SASKATOON aka SERVICE BERRIES
We are greeted by hors d'oervre (pistachios, cheese and crackers) along with a gin and tonic, including a wedge of lime, not too shabby.  Dinner is a stir fry but it doesn't stop there.  Carol and Frank jointly prepare a cobbler of Saskatoon berries, which they have picked at their previous campsite.  Not only do they prepare a cobbler but the prepare it in a cast iron dutch oven right in the coals from the campfire.  Guess that must qualify as real camping, not exactly our version of it, which entails buying a rotisserie chicken and making a salad. 

MALIGNE LAKE
WILD ROSE - PROVINCIAL FLOWER
We did our best to keep up with Frank and Carol who are "hiking fools" but it was pretty much a lost cause.  You really need to understand I like a walk with the best of them but hiking . . . that means you have to work at it and probably get all hot and sweaty.  According to Websters a hike is a long walk especially in the country or wilderness.  That definition pretty much works for me except possibly for the "long" part  I long ago discovered that my max is about five, possibly seven miles on a flat surface.  Add ups and downs and rocky uneven surfaces and my enthusiasm drops dramatically.  Never mind, we had fun and explored Patricia and Pyramid Lakes as well as did part of the Five Lake Trail.  

One evening was spent on a walking tour of Jasper.  It was a salutary reminder of just how new a place western Canada is.  The area in and around what is now the city of Jasper and Jasper National Park was first a Hudson's Bay Company fur trading outpost.  It was a part of the the route from York Factory (on Hudson's Bay) to New Caledonia or what is now British Columbia.  Much like Fort Edmonton it was an outpost for the collection of furs and meeting place for the trappers and First Nations people.  The park was established in 1907 but the town of Jasper, originally named Fitzhugh, did not really exist until 1911 when the Grand Trunk Pacific Railway made it to the park.  Just to put things in perspective it was until September 1905 that the Canadian government added both Alberta and Saskatchewan to the Commonwealth.  

We finished our visit to the park with a boat trip on Maligne (pronounced maleen) Lake and tea at the Chateau.  The name was given to the lake by priest who termed it maligne which in french apparently means wicked.  Just exactly what was wicked about it I no longer remember but it is pretty inaccessible and often covered in ice.  The trip out there took us past the Maligne Canyon and an intriguing lake which has holes in the bottom, a Karst Formation.  The lake never quite fills and the "river" downstream is often dry, but the water pops up again as springs some 15 or so miles further down the valley.

Not to ignore the tea at the Chateau.  It was quite wonderful with a view out across the lake at the distant glaciers.  One of the items we were presented with was a multicultural delightful . . .  French bread, English Cucumber and Canadian Goat cheese and more than that it tasted good.   

Things I have learned:
  1. Rape seed (Canola or Canada oil) is "Traditionally made in to salad oil, frying oil, margarines and shortenings, canola is also being used in cooking sprays and flavoured oils; coffee whiteners and creamers; cosmetics and aromatherapy oils; dust suppressants, industrial lubricants, hydraulic fuels, biodiesel, printing inks, plasticizers, oiled fabrics and as an anti-static agent for paper and plastic wrap."  Doesn't that just make you want to rush out and buy some more.  
  2. "A" is for avalanche.  When you look at wooded mountainside and you see an area where there are no trees, if that area is "A" shaped it was most likely caused by an avalanche which tears down the mountain obliterating everything in its way.
  3. Fire stations are built with towers so hoses can be hung up to dry.  Try to imagine using a hose that has frozen solid in the dead of winter.
__________________________________________________
STUDY QUESTIONS =>
**A)** Rewrite the Jasper travel account between "We finished our" and "down the valley.", inclusive, replacing "boat trip" with "cruise".
**B)** According to the Jasper travel account, what was the town of Jasper originally named?

(Chart interpretation exercises)
__________________________________________________
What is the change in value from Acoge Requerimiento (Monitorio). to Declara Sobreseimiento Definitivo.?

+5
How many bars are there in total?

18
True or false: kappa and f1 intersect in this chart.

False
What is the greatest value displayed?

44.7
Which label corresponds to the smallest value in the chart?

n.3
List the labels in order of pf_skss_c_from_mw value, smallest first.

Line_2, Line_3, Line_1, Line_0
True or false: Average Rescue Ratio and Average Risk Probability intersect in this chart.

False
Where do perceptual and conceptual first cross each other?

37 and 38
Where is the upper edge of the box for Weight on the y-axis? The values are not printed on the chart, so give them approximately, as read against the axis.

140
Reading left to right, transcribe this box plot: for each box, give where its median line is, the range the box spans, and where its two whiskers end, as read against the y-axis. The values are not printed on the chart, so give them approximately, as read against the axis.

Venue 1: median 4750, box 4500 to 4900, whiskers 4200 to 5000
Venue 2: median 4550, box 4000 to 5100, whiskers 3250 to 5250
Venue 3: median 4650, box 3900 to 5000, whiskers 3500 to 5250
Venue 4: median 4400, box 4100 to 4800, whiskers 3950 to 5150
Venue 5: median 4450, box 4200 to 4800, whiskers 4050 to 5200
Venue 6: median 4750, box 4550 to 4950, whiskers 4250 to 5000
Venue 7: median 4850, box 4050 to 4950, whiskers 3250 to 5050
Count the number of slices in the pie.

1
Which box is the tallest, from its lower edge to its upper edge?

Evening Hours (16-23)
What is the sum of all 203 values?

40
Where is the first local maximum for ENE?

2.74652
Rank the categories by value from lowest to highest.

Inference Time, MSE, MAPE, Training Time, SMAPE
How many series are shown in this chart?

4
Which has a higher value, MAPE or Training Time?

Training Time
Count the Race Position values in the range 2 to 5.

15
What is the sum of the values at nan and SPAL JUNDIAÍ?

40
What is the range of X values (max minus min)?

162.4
__________________________________________________
TASK-BY-TASK OUTPUTS =>
**A)**
We finished our visit to the park with a cruise on Maligne (pronounced maleen) Lake and tea at the Chateau.  The name was given to the lake by priest who termed it maligne which in french apparently means wicked.  Just exactly what was wicked about it I no longer remember but it is pretty inaccessible and often covered in ice.  The trip out there took us past the Maligne Canyon and an intriguing lake which has holes in the bottom, a Karst Formation.  The lake never quite fills and the "river" downstream is often dry, but the water pops up again as springs some 15 or so miles further down the valley.

**B)** Fitzhugh